Butterflies and tortoises emerged from their long hibernation. Bees hummed among the wallflowers, and the cats of Thrush Green sunned themselves on the warm stone walls.

Ella found Dotty watching the antics of Dulcie's new twin kids. They were a skewbald pair, white and brown, and already as nimble and wicked as their proud mother. They skittered away, prancing sideways, their eyes upon Ella as she approached.

'A handsome pair,' commented Ella, wisely keeping her distance from Dulcie. She knew, from painful experience, that Dulcie had a way of running rapidly round a person's legs, trapping them in her chain, and bringing them heavily to the ground. It was a pastime which never palled for Dulcie. The unwilling victims failed to see the joke.

'Got homes for them?' asked Ella.

'I shall keep one,' said Dotty, 'and that Prior child wants one; but whether his mother does, I don't know.'

'Not much room at Tullivers,' observed Ella.
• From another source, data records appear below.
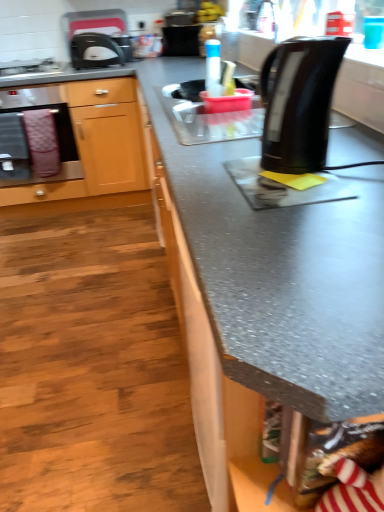
Question: From the image's perspective, is wooden cabinet at left over matte black toaster at upper left?

Choices:
 (A) no
 (B) yes

Answer: (A)

Question: Is wooden cabinet at left outside of matte black toaster at upper left?

Choices:
 (A) no
 (B) yes

Answer: (B)

Question: Can you confirm if wooden cabinet at left is taller than matte black toaster at upper left?

Choices:
 (A) yes
 (B) no

Answer: (A)

Question: Is wooden cabinet at left smaller than matte black toaster at upper left?

Choices:
 (A) yes
 (B) no

Answer: (B)

Question: Is wooden cabinet at left at the left side of matte black toaster at upper left?

Choices:
 (A) yes
 (B) no

Answer: (A)

Question: Do you think matte black toaster at upper left is within wooden cabinet at left, or outside of it?

Choices:
 (A) inside
 (B) outside

Answer: (B)

Question: From the image's perspective, is matte black toaster at upper left located above or below wooden cabinet at left?

Choices:
 (A) above
 (B) below

Answer: (A)

Question: In terms of height, does matte black toaster at upper left look taller or shorter compared to wooden cabinet at left?

Choices:
 (A) tall
 (B) short

Answer: (B)

Question: In terms of width, does matte black toaster at upper left look wider or thinner when compared to wooden cabinet at left?

Choices:
 (A) thin
 (B) wide

Answer: (A)

Question: In terms of height, does black plastic toaster at upper left look taller or shorter compared to pink fabric towel at left?

Choices:
 (A) short
 (B) tall

Answer: (A)

Question: Looking at the image, does black plastic toaster at upper left seem bigger or smaller compared to pink fabric towel at left?

Choices:
 (A) small
 (B) big

Answer: (B)

Question: From the image's perspective, is black plastic toaster at upper left located above or below pink fabric towel at left?

Choices:
 (A) above
 (B) below

Answer: (A)

Question: Is black plastic toaster at upper left in front of or behind pink fabric towel at left in the image?

Choices:
 (A) front
 (B) behind

Answer: (A)

Question: Is stainless steel oven at left bigger or smaller than transparent plastic bottle at center?

Choices:
 (A) big
 (B) small

Answer: (A)

Question: Is point (64, 167) positioned closer to the camera than point (210, 59)?

Choices:
 (A) closer
 (B) farther

Answer: (B)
'Well, I suppose she may well be at Harold Shoosmith's before the year's out,' said Dotty reasonably. 'Now Winnie's Richard has left the coast clear, I can't think why Harold doesn't move in for the kill.'

Ella, forthright as she was, could not help feeling that Dotty's expressions were rather stronger than necessary.

'Maybe he doesn't want to get married. And anyway, they may prefer to live at Tullivers, if they do make a match of it.'

'Doubtful,' said Dotty, taking out a man's red and white spotted handkerchief from her skirt pocket, and blowing her nose with a resounding trumpeting. 'Too pokey for Harold. All those cups and things he's got. And he's used to large rooms, living out in Africa, with all those natives fanning him.'

'Got any goat's milk?' asked Ella abruptly. The conversation seemed to be getting out of hand, and Dotty, once started, was deucedly difficult to stop.

'Well, for the kid's sake, I hope they make up their minds quickly,' continued Dotty, leading the way through a rabble of hopeful hens to the house, 'and plump for Harold's place. Plenty of good grass there, and a nice hazel hedge. I shall rely on you, Ella, to do your best to further this affair.'

'Who do you think I am?' cried Ella. 'Dan Cupid? If you ask me, Harold Shoosmith's quite capable of doing his own work. He knows his own mind, mark my words!'

But, if the truth were known, Harold was only now coming to know his own mind.

He had been at Frank's when Richard departed, and learnt from the Baileys about the young man's haste to go, after his visit to Tullivers.

'Sent him away with a flea in his ear,' said the old doctor, with some relish. 'Can't blame her, can you?'

'I think you're misjudging her,' said Winnie. 'She's too kind to deal over-ruthlessly with Richard. But you know how he is - hates to be crossed. He's been hopelessly spoilt ever since he was a child. He was bound to take this badly.'

'How is she?' asked Harold.

'As cheerful as ever. Very busy writing for your friend, as you know. She's said nothing to me about Richard's proposal. Probably thinks I don't know, but he burst in here that night, looking as black as thunder, and simply said: "She won't have me. I'm off next week!" And that was it.'

It certainly brought matters to a head for Harold, and as the days slipped by he studied his feelings as dispassionately as he could. There was no doubt about it. The girl was very dear to him, but the longer he postponed his decision to speak, the more certain he became that marriage was not for him.

All the arguments that he and Frank had discussed, when his friend visited Thrush Green, were gone over again. When Harold had stayed with Frank, only a week or so before, little had been said on the matter, except that Harold had intimated that he felt that he could not expect an attractive young woman like Phil to take him on, and that his own feelings were, perhaps, as Frank had once suggested, a compound of pity and protectiveness.

The more he thought about it, the stronger grew his conviction that he would never be accepted, even if he were brave enough to ask her. Time, his old ally, seemed to be slow in coming to his aid, and he was still troubled in his mind when he called at Tullivers, one fine morning at the end of May, to help Phil in her kitchen garden.